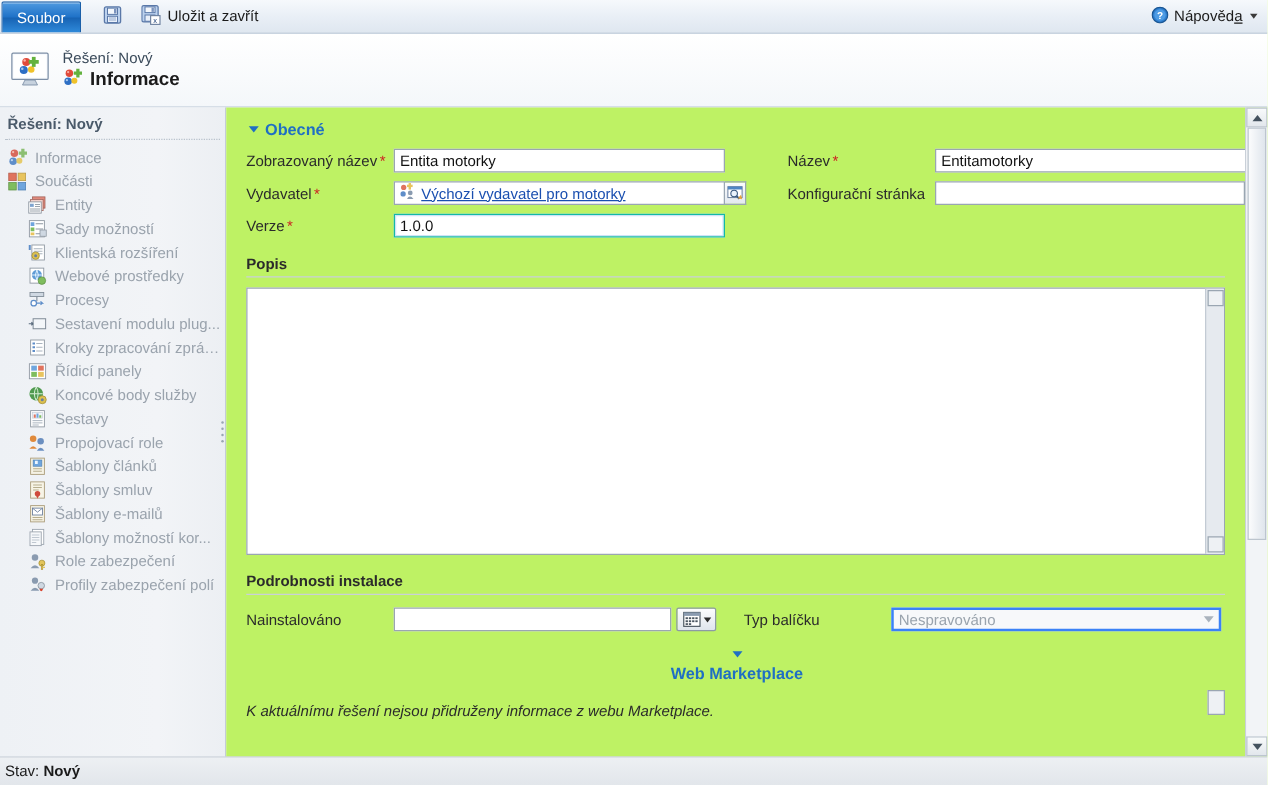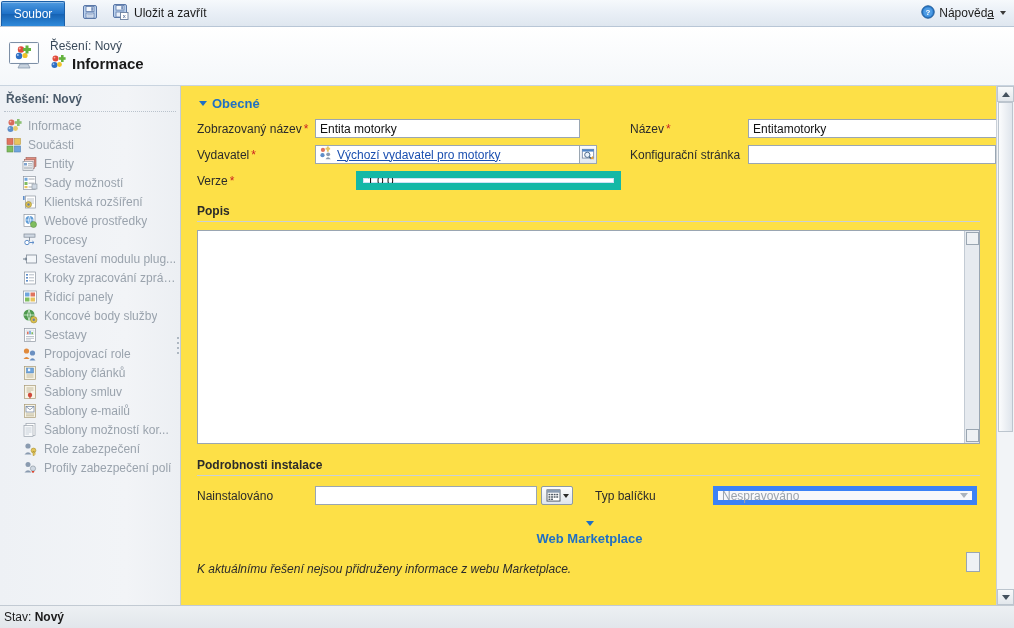--- a/index.html
+++ b/index.html
@@ -79,21 +79,21 @@
   .sb-lab { overflow:hidden; text-overflow:ellipsis; }
 
   .splitter {
     position:absolute; right:0; top:0; bottom:0; width:5px;
     display:flex; align-items:center; justify-content:center; cursor:col-resize;
   }
   .grip { display:flex; flex-direction:column; gap:3px; }
   .grip i { display:block; width:2px;height:2px;background:#9aa6b2; border-radius:50%; }
 
   
-  .form-wrap { flex:1; display:flex; min-width:0; background:#fde047; position:relative; }
+  .form-wrap { flex:1; display:flex; min-width:0; background:#bef264; position:relative; }
   .form {
     flex:1; min-width:0; overflow:hidden; position:relative;
     padding: 10px 16px 0 16px;
   }
 
   .section-head {
     display:flex; align-items:center; gap:5px;
     margin: 0 0 8px 2px; cursor:pointer;
   }
   .tri { width:0;height:0;border-left:4px solid transparent;border-right:4px solid transparent;border-top:5px solid #1f6fc4; }
@@ -111,21 +111,21 @@
 
   .lbl-w1 { width: 118px; flex:0 0 118px; }
   .lbl-w2 { width: 118px; flex:0 0 118px; }
 
   .txt {
     height: 19px; box-sizing:border-box;
     border: 1px solid #9aa6b2; background:#fff;
     font-family:"Liberation Sans",sans-serif; font-size:12px; color:#111;
     padding: 0 4px; outline:none;
   }
-  .txt.focused { border:7px solid #14b8a6; box-shadow: inset 0 0 0 1px #cde2f7; margin-left: 41px; }
+  .txt.focused { border:1px solid #14b8a6; box-shadow: inset 0 0 0 1px #cde2f7; }
   .w-left { width: 265px; }
   .w-right { width: 265px; }
 
   .lookup {
     height:19px; width: 265px; box-sizing:border-box;
     border:1px solid #9aa6b2; background:#fff;
     display:flex; align-items:center; gap:4px; padding: 0 2px 0 3px; overflow:hidden;
   }
   .lookup a { color:#1a4fb0; text-decoration:underline; font-size:12px; white-space:nowrap; cursor:pointer; }
   .lk-btn {
@@ -163,21 +163,21 @@
   .date-btn {
     margin-left: 4px; width: 32px; height: 19px; box-sizing:border-box;
     border:1px solid #8d9aa6; border-radius:2px;
     background: linear-gradient(to bottom,#fdfdfe,#dfe5ec);
     display:flex;align-items:center;justify-content:center;gap:2px;cursor:pointer;
   }
   .chev { width:0;height:0;border-left:3.5px solid transparent;border-right:3.5px solid transparent;border-top:4px solid #2b2b2b; }
 
   .sel-disabled {
     width: 264px; height:19px; box-sizing:border-box;
-    border:5px solid #3b82f6; background:#f7f8fa;
+    border:2px solid #3b82f6; background:#f7f8fa;
     display:flex; align-items:center; justify-content:space-between;
     padding: 0 4px; color:#9aa3ad; font-size:12px;
   }
   .tri-dn-gray { width:0;height:0;border-left:4px solid transparent;border-right:4px solid transparent;border-top:5px solid #aab3bd; }
 
   .mk-head { margin-top: 16px; flex-direction: column; }
   .mk-text { margin-top: 8px; font-size:12px; color:#2b2b2b; }
 
   .mk-block { display:flex; align-items:flex-start;font-style:italic; }
   .mk-block-text { flex:1; }

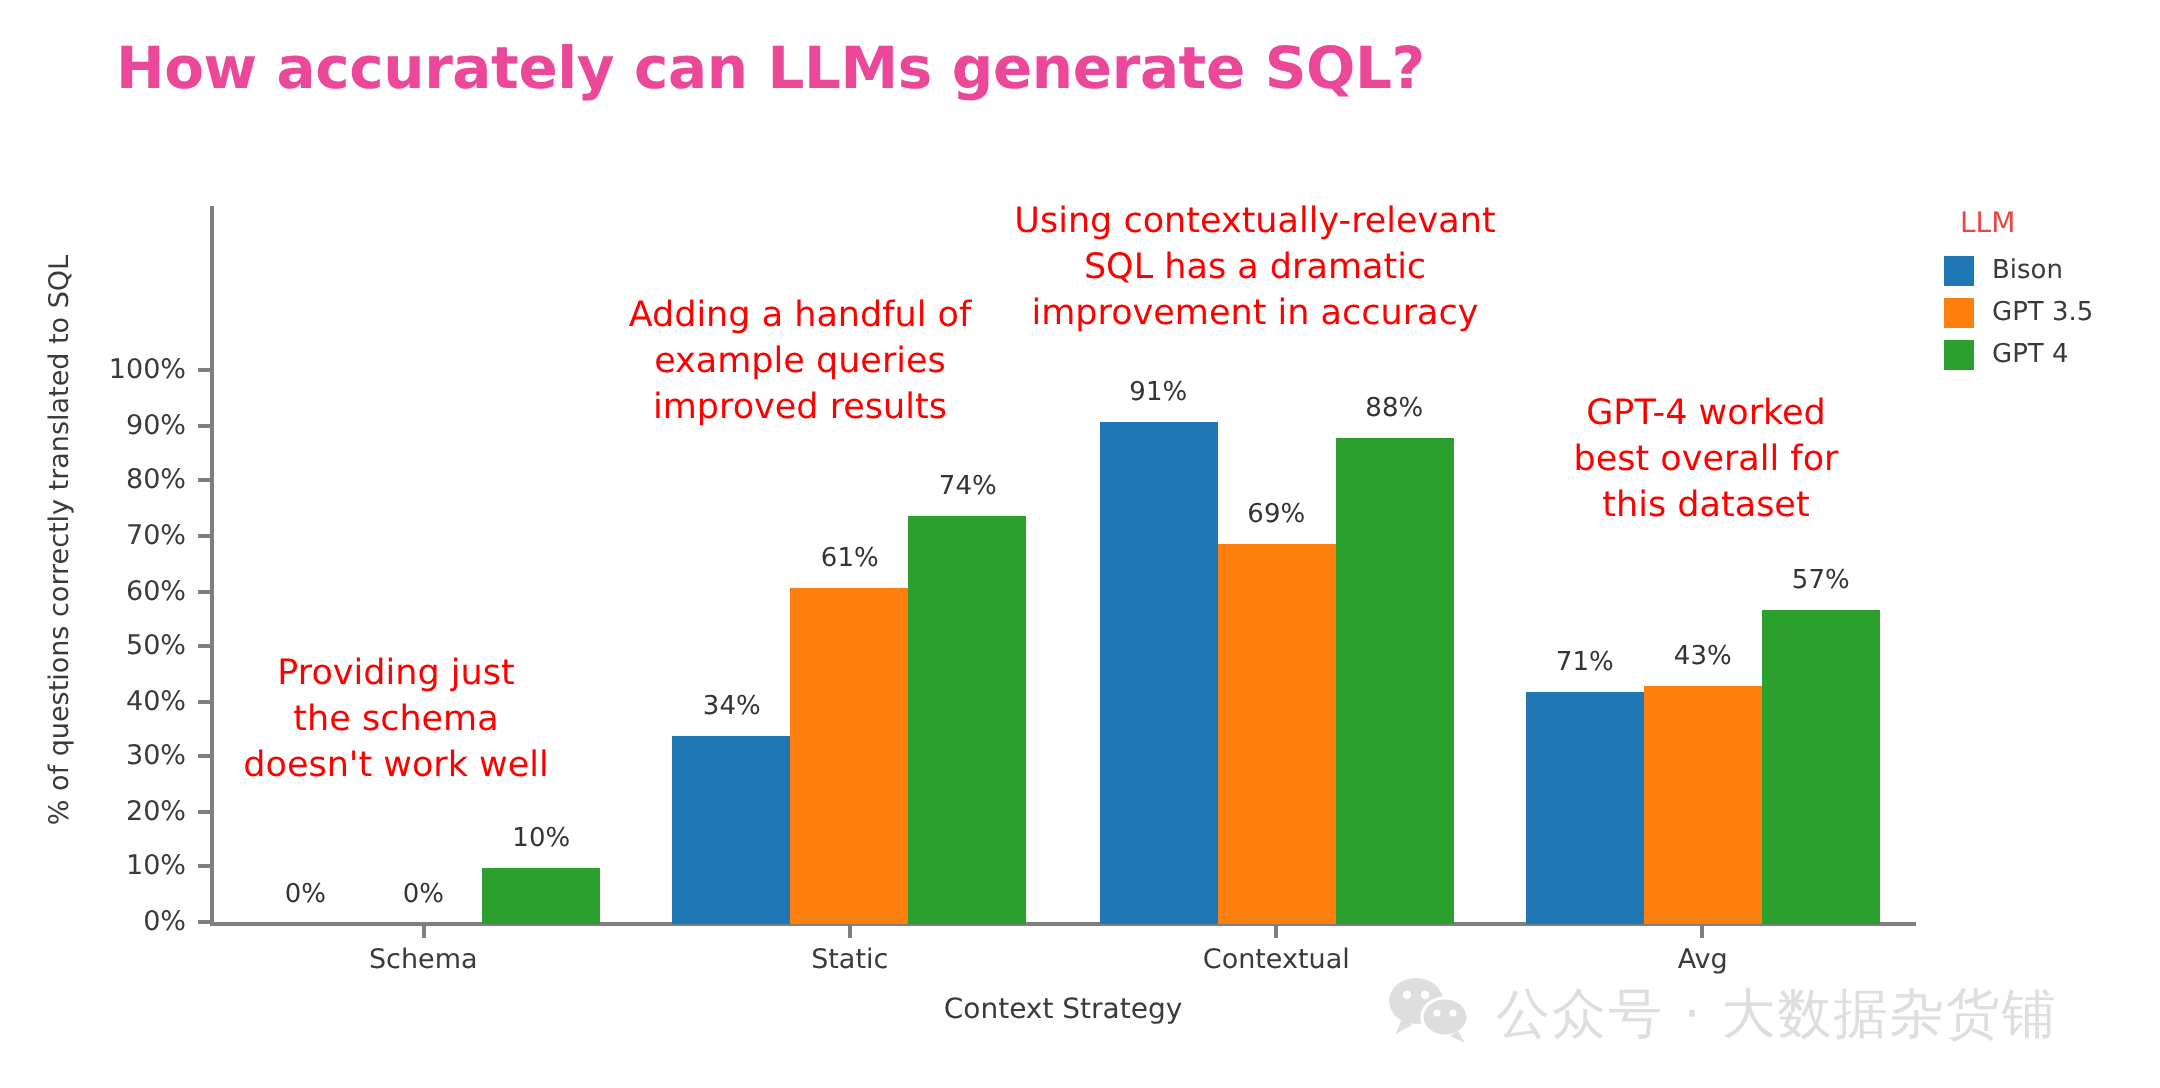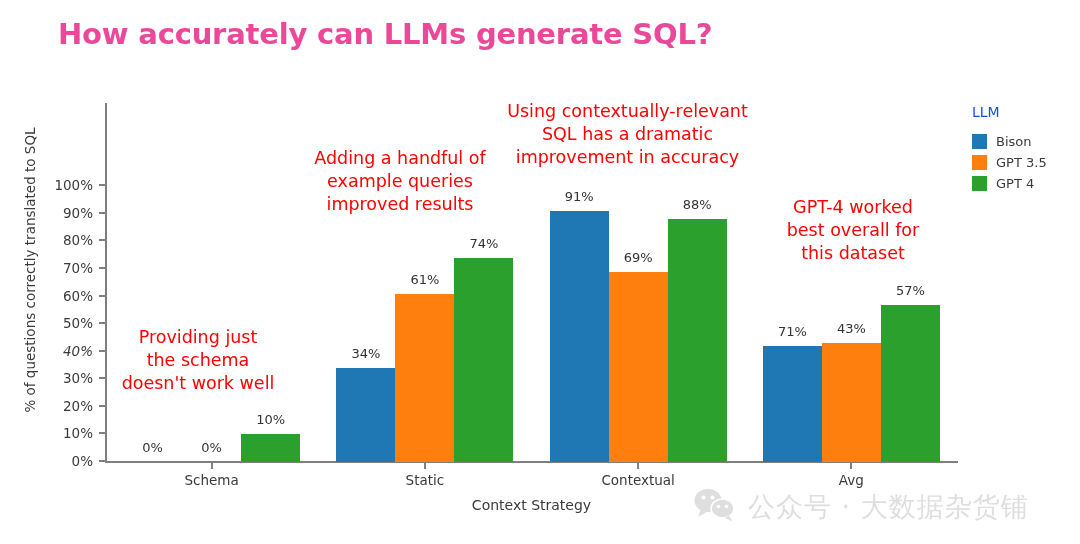--- a/index.html
+++ b/index.html
@@ -158,26 +158,27 @@
   }
 
   
   .legend {
     position: absolute;
     left: 972px;
     top: 104px;
   }
   .legend-title {
     font-size: 14px;
-    color: #1d4ed8;
+    color: #ef4444;
     margin-bottom: 8px;
+    margin-left: 8px;
   }
   .legend-row {
     display: flex;
-    align-items: flex-end;
+    align-items: flex-start;
     height: 21px;
   }
   .legend-swatch {
     width: 15px;
     height: 15px;
     margin-right: 9px;
     flex: 0 0 auto;
   }
   .legend-text {
     font-size: 13px;
@@ -225,21 +226,21 @@
         <span class="ymark"></span>
       </div>
       <div class="ytick" style="top: 397.86px; width: 105px;">
         <span class="ylabel">20%</span>
         <span class="ymark"></span>
       </div>
       <div class="ytick" style="top: 370.29px; width: 105px;">
         <span class="ylabel">30%</span>
         <span class="ymark"></span>
       </div>
-      <div class="ytick" style="top: 342.72px; width: 105px; font-style: italic;">
+      <div class="ytick" style="top: 342.72px; width: 105px;">
         <span class="ylabel">40%</span>
         <span class="ymark"></span>
       </div>
       <div class="ytick" style="top: 315.15px; width: 105px; margin-left: 12px;">
         <span class="ylabel">50%</span>
         <span class="ymark"></span>
       </div>
       <div class="ytick" style="top: 287.58px; width: 105px;">
         <span class="ylabel">60%</span>
         <span class="ymark"></span>

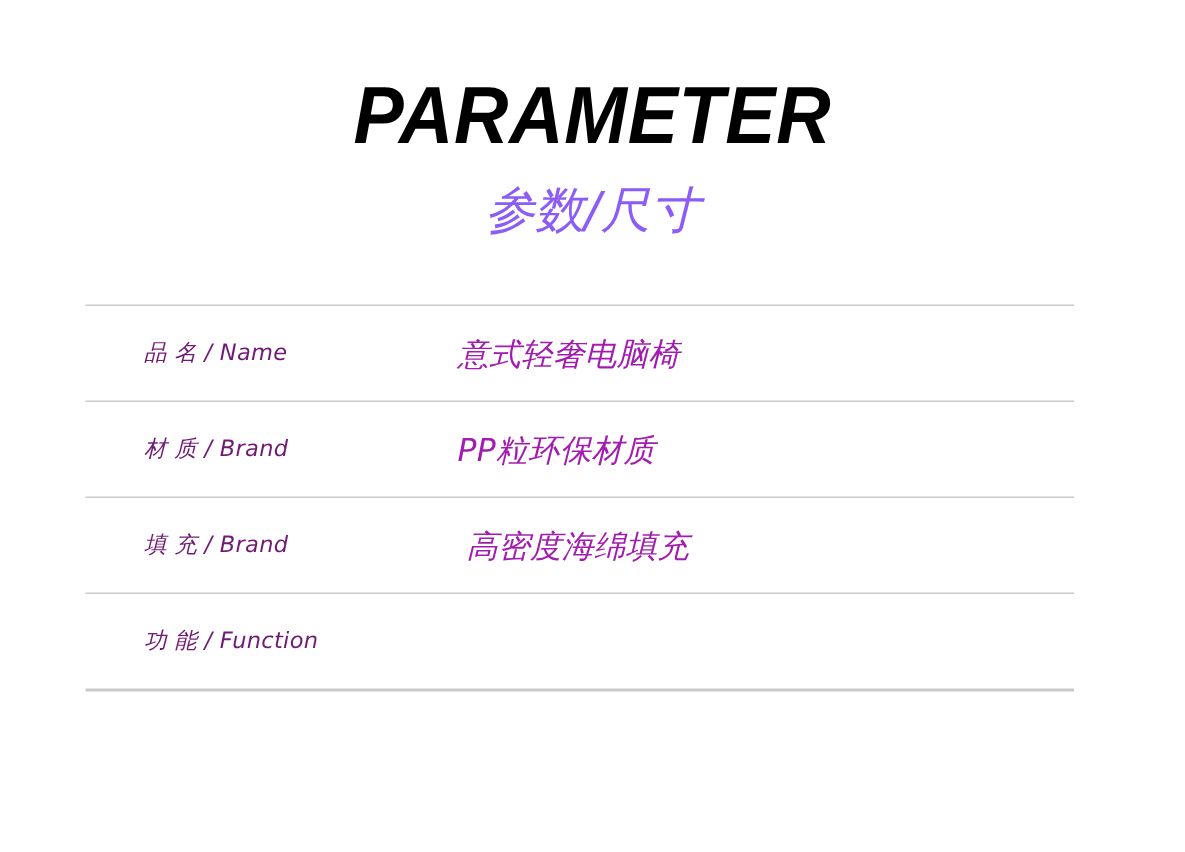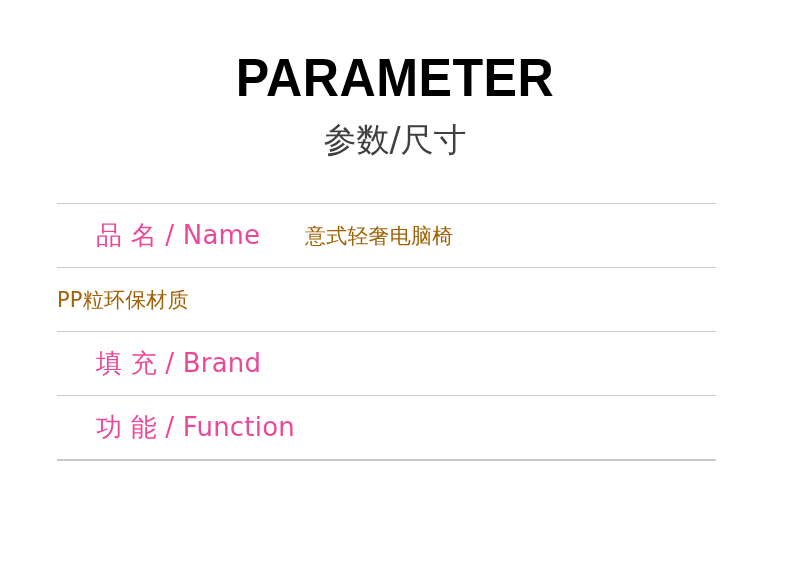--- a/index.html
+++ b/index.html
@@ -11,20 +11,21 @@
     height: 568px;
     background: #ffffff;
     font-family: "Liberation Sans", "DejaVu Sans", sans-serif;
     overflow: hidden;
   }
   .page {
     position: relative;
     width: 778px;
     height: 568px;
     background: #ffffff;
+    font-style: italic;
   }
 
   
   .header {
     position: absolute;
     top: 48px;
     left: 0;
     width: 790px;
     text-align: center;
   }
@@ -36,21 +37,21 @@
     color: #000000;
     line-height: 58px;
     margin: 0;
     transform: scaleX(0.93);
     transform-origin: center center;
   }
   .subtitle {
     font-family: "DejaVu Sans", "Liberation Sans", sans-serif;
     font-size: 33px;
     font-weight: 400;
-    color: #404040;
+    color: #8b5cf6;
     line-height: 40px;
     margin: 0;
     padding-top: 14px;
     letter-spacing: 0px;
   }
 
   
   .spec-table {
     position: absolute;
     top: 203px;
@@ -66,32 +67,32 @@
     display: flex;
     align-items: center;
     height: 63px;
     box-sizing: border-box;
   }
   .spec-row .label {
     width: 248px;
     padding-left: 39px;
     box-sizing: border-box;
     font-family: "DejaVu Sans", "Liberation Sans", sans-serif;
-    font-size: 26px;
+    font-size: 15px;
     font-weight: 400;
-    color: #ec4899;
+    color: #701a75;
     white-space: nowrap;
     letter-spacing: 0.2px;
   }
   .spec-row .value {
     flex: 1;
     font-family: "DejaVu Sans", "Liberation Sans", sans-serif;
     font-size: 21px;
     font-weight: 400;
-    color: #a16207;
+    color: #a21caf;
     white-space: nowrap;
     letter-spacing: 0.2px;
   }
   .spec-row.r1 .value { padding-left: 0px; }
   .spec-row.r2 .value { padding-left: 0px; }
   .spec-row.r3 .value { padding-left: 6px; }
   .spec-row.r4 .value { padding-left: 14px; }
   .spec-row.r5 .value { padding-left: 16px; }
 </style>
 </head>
@@ -109,27 +110,29 @@
     <div class="divider"></div>
 
     <div class="spec-row r1">
       <div class="label">品 名 / Name</div>
       <div class="value">意式轻奢电脑椅</div>
     </div>
 
     <div class="divider"></div>
 
     <div class="spec-row r2">
+      <div class="label">材 质 / Brand</div>
       <div class="value">PP粒环保材质</div>
     </div>
 
     <div class="divider"></div>
 
     <div class="spec-row r3">
       <div class="label">填 充 / Brand</div>
+      <div class="value">高密度海绵填充</div>
     </div>
 
     <div class="divider"></div>
 
     <div class="spec-row r4">
       <div class="label">功 能 / Function</div>
     </div>
 
     <div class="divider"></div>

---

▶ _Your assignment_: With every picture omitted, write out the material exactly from its first line through the line containing "display:flex; min-width:0; background:#fde047;".

▶ _Task solution_:
--- a/index.html
+++ b/index.html
@@ -79,21 +79,21 @@
   .sb-lab { overflow:hidden; text-overflow:ellipsis; }
 
   .splitter {
     position:absolute; right:0; top:0; bottom:0; width:5px;
     display:flex; align-items:center; justify-content:center; cursor:col-resize;
   }
   .grip { display:flex; flex-direction:column; gap:3px; }
   .grip i { display:block; width:2px;height:2px;background:#9aa6b2; border-radius:50%; }
 
   
-  .form-wrap { flex:1; display:flex; min-width:0; background:#fde047; position:relative; }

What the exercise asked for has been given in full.